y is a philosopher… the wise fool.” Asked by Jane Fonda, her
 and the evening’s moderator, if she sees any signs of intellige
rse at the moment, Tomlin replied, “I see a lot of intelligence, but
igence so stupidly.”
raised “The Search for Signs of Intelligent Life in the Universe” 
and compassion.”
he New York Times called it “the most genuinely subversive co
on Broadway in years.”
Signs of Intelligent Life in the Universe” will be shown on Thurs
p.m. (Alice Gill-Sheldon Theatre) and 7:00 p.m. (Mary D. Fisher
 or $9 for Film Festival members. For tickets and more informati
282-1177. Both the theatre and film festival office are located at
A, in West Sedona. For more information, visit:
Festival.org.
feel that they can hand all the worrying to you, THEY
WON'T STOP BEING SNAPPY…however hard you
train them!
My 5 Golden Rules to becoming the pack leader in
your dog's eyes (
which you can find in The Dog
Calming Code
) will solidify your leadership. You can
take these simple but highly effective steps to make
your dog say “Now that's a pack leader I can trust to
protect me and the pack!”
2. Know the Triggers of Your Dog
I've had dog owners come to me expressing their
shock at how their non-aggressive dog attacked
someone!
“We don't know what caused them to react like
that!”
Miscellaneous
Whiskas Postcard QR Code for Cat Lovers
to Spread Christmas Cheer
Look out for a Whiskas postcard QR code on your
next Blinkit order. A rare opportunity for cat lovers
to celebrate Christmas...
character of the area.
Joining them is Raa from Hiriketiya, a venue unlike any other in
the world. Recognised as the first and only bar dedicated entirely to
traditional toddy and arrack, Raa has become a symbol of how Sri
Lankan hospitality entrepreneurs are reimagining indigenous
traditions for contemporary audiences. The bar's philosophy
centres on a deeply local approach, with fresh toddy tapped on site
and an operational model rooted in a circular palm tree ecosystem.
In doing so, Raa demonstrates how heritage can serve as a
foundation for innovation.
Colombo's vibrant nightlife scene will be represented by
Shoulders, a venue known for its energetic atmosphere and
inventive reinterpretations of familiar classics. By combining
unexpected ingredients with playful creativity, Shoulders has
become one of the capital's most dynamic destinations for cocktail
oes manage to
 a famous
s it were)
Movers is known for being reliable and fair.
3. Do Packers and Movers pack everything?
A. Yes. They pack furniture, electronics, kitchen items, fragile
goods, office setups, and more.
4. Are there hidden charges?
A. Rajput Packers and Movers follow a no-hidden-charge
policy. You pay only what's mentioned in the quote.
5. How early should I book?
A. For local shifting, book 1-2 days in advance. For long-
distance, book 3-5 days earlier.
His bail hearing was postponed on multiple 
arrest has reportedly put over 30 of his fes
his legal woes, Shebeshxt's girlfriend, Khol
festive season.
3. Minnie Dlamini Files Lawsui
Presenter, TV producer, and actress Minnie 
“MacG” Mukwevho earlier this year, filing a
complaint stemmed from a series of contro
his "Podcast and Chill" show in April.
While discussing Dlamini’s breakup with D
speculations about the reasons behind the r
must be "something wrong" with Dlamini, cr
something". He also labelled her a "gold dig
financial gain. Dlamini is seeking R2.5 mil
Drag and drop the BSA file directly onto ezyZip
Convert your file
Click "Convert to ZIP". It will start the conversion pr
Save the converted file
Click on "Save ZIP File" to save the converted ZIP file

*Task requirements:* Transcribe the text of all the material above, line for line and word for word.

*Exercise response:*
y is a philosopher… the wise fool.” Asked by Jane Fonda, her
 and the evening’s moderator, if she sees any signs of intellige
rse at the moment, Tomlin replied, “I see a lot of intelligence, but
igence so stupidly.”
raised “The Search for Signs of Intelligent Life in the Universe” 
and compassion.”
he New York Times called it “the most genuinely subversive co
on Broadway in years.”
Signs of Intelligent Life in the Universe” will be shown on Thurs
p.m. (Alice Gill-Sheldon Theatre) and 7:00 p.m. (Mary D. Fisher
 or $9 for Film Festival members. For tickets and more informati
282-1177. Both the theatre and film festival office are located at
A, in West Sedona. For more information, visit:
Festival.org.
feel that they can hand all the worrying to you, THEY
WON'T STOP BEING SNAPPY…however hard you
train them!
My 5 Golden Rules to becoming the pack leader in
your dog's eyes (
which you can find in The Dog
Calming Code
) will solidify your leadership. You can
take these simple but highly effective steps to make
your dog say “Now that's a pack leader I can trust to
protect me and the pack!”
2. Know the Triggers of Your Dog
I've had dog owners come to me expressing their
shock at how their non-aggressive dog attacked
someone!
“We don't know what caused them to react like
that!”
Miscellaneous
Whiskas Postcard QR Code for Cat Lovers
to Spread Christmas Cheer
Look out for a Whiskas postcard QR code on your
next Blinkit order. A rare opportunity for cat lovers
to celebrate Christmas...
character of the area.
Joining them is Raa from Hiriketiya, a venue unlike any other in
the world. Recognised as the first and only bar dedicated entirely to
traditional toddy and arrack, Raa has become a symbol of how Sri
Lankan hospitality entrepreneurs are reimagining indigenous
traditions for contemporary audiences. The bar's philosophy
centres on a deeply local approach, with fresh toddy tapped on site
and an operational model rooted in a circular palm tree ecosystem.
In doing so, Raa demonstrates how heritage can serve as a
foundation for innovation.
Colombo's vibrant nightlife scene will be represented by
Shoulders, a venue known for its energetic atmosphere and
inventive reinterpretations of familiar classics. By combining
unexpected ingredients with playful creativity, Shoulders has
become one of the capital's most dynamic destinations for cocktail
oes manage to
 a famous
s it were)
Movers is known for being reliable and fair.
3. Do Packers and Movers pack everything?
A. Yes. They pack furniture, electronics, kitchen items, fragile
goods, office setups, and more.
4. Are there hidden charges?
A. Rajput Packers and Movers follow a no-hidden-charge
policy. You pay only what's mentioned in the quote.
5. How early should I book?
A. For local shifting, book 1-2 days in advance. For long-
distance, book 3-5 days earlier.
His bail hearing was postponed on multiple 
arrest has reportedly put over 30 of his fes
his legal woes, Shebeshxt's girlfriend, Khol
festive season.
3. Minnie Dlamini Files Lawsui
Presenter, TV producer, and actress Minnie 
“MacG” Mukwevho earlier this year, filing a
complaint stemmed from a series of contro
his "Podcast and Chill" show in April.
While discussing Dlamini’s breakup with D
speculations about the reasons behind the r
must be "something wrong" with Dlamini, cr
something". He also labelled her a "gold dig
financial gain. Dlamini is seeking R2.5 mil
Drag and drop the BSA file directly onto ezyZip
Convert your file
Click "Convert to ZIP". It will start the conversion pr
Save the converted file
Click on "Save ZIP File" to save the converted ZIP file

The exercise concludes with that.